C’est surtout à ses livres que Le Tourneux doit sa réputation. Il constitue à partir de 1674, date de la parution de l’Office de la semaine sainte, une véritable figure d’auteur qui vit en partie de sa plume (et peut-être assez bien). Éric Suire souligne sa grande proximité avec certains libraires, en particulier Hélie Josset (v. 1636-1711), qui le poussent fortement à écrire et organisent la publication de ses textes, en sollicitant nombre de privilèges. Ceux-ci, et les avis des censeurs, constituent du reste une source essentielle pour proposer une chronologie des activités de Le Tourneux et pour juger de l’ampleur de son œuvre écrite, avouée ou non. Car Le Tourneux se montre prolifique, tout en creusant généralement le même sillon de la traduction « pédagogique » en français de la liturgie et de la Bible, sans ajouter de commentaires trop développés. Ses diverses productions se retrouvent pour l’essentiel rassemblées dans l’Année chrétienne dont la publication en 13 volumes est achevée en 1701 (posthume, le travail est évidement en partie collaboratif). Cette prolixité est d’autant plus justifiée que le contexte politique de la Révocation de l’édit de Nantes crée un marché spécifique de livres pour les nouveaux convertis, fortement alphabétisés et priés d’assimiler rapidement les canons catholiques. Mais ces livres plaisent à toutes sortes de laïcs. En annexe, Éric Suire livre un précieux catalogue des publications de Le Tourneux en indiquant les rééditions, tout au moins une bonne partie car en ce domaine la piraterie a été intense : l’Année chrétienne constitue un véritable best seller au 18siècle. La censure pontificale du texte, donnée en 1695 pour cause de traduction du canon de la messe entr’autres, survient totalement à contre-temps mais à tout prendre, constitue plutôt une bonne publicité.

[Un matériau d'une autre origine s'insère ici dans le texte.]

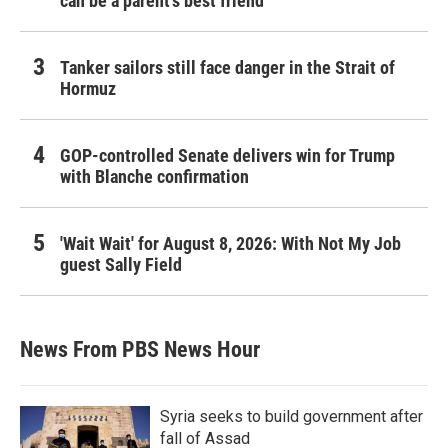
can be a parent's best friend
Tanker sailors still face danger in the Strait of
Hormuz
GOP-controlled Senate delivers win for Trump
with Blanche confirmation
'Wait Wait' for August 8, 2026: With Not My Job
guest Sally Field
News From PBS News Hour
Syria seeks to build government after
fall of Assad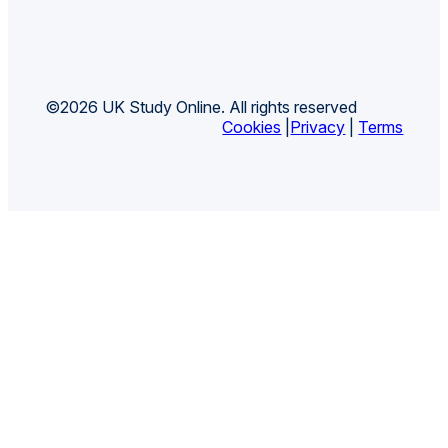
©2026 UK Study Online. All rights reserved
Cookies
|
Privacy
|
Terms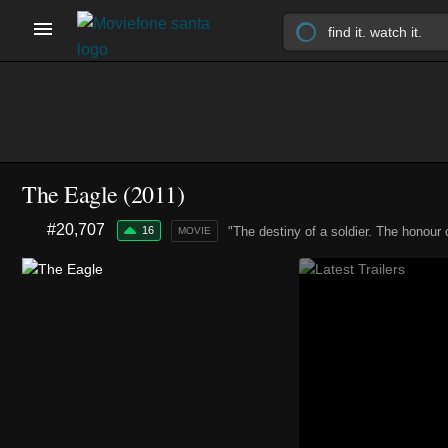
The Eagle (2011)
#20,707
16
"The destiny of a soldier. The honour 
MOVIE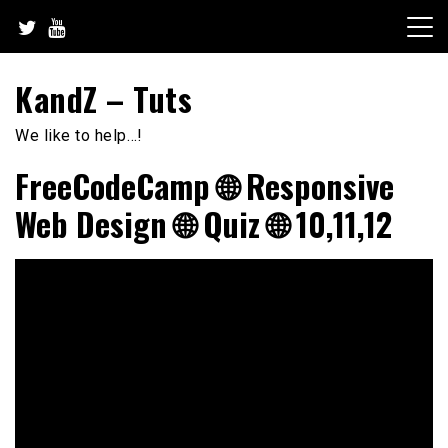
Skip
to
content
KandZ – Tuts
We like to help…!
FreeCodeCamp 🌐 Responsive
Web Design 🌐 Quiz 🌐 10,11,12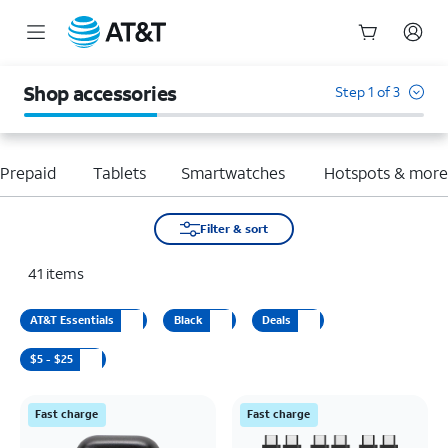
Start
of
Shop accessories
Step 1 of 3
main
content
Prepaid
Tablets
Smartwatches
Hotspots & mor
Filter & sort
41
items
AT&T Essentials
Black
Deals
$5 - $25
Fast charge
Fast charge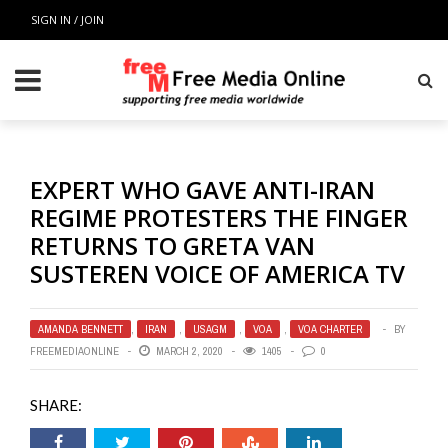
SIGN IN / JOIN
EXPERT WHO GAVE ANTI-IRAN
REGIME PROTESTERS THE FINGER
RETURNS TO GRETA VAN
SUSTEREN VOICE OF AMERICA TV
AMANDA BENNETT
,
IRAN
,
USAGM
,
VOA
,
VOA CHARTER
BY
FREEMEDIAONLINE
MARCH 2, 2020
1405
0
SHARE:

Ce rapport aux censures est du reste extrêmement fluctuant. Si celle de Rome l’atteint assez peu, Le Tourneux éprouve cependant de réels tracas avec les pouvoirs, cette fois pour sa proximité avec Port-Royal, à la fois intellectuelle et morale (c’est un augustinien), mais également « clientélaire » (dès sa jeunesse par la fréquentation des Thomas du Fossé) et amicale. Il assure le rôle de directeur de conscience de dévots gravitant autour de l’abbaye, et devient même officiellement confesseur des religieuses de Port-Royal-des-Champs en 1681-1682, dans un contexte d’hostilité foncière, mais parfois tempérée, de l’archevêché envers le mouvement janséniste. Sa proximité avec le monde du livre clandestin (autour d’Antoine Arnauld notamment) entre Paris, les Pays-Bas espagnols et les Provinces Unies, connue en haut-lieu, lui vaut enfin d’être inquiété, ce qui l’incite sans doute à se retirer de lui-même dans son prieuré picard de Villers-sur-Fère à partir de 1683. Cette mise à distance – relative – de l’univers parisien, plutôt qu’un exil, ne fait pour autant pas de lui un ermite : il recrute de jeunes clercs pour vivre avec lui et l’assister dans ses travaux et intègre même l’Académie locale (Soissons) en 1684. Les hagiographies rétrospectives ne sont sur ce point comme sur bien d’autres, pas très fiables. Si cette leçon était attendue, reconstituer le parcours de Le Tourneux constitue un tour de force qui aide à le sortir d’une lecture uniquement centrée autour de ses liens au jansénisme.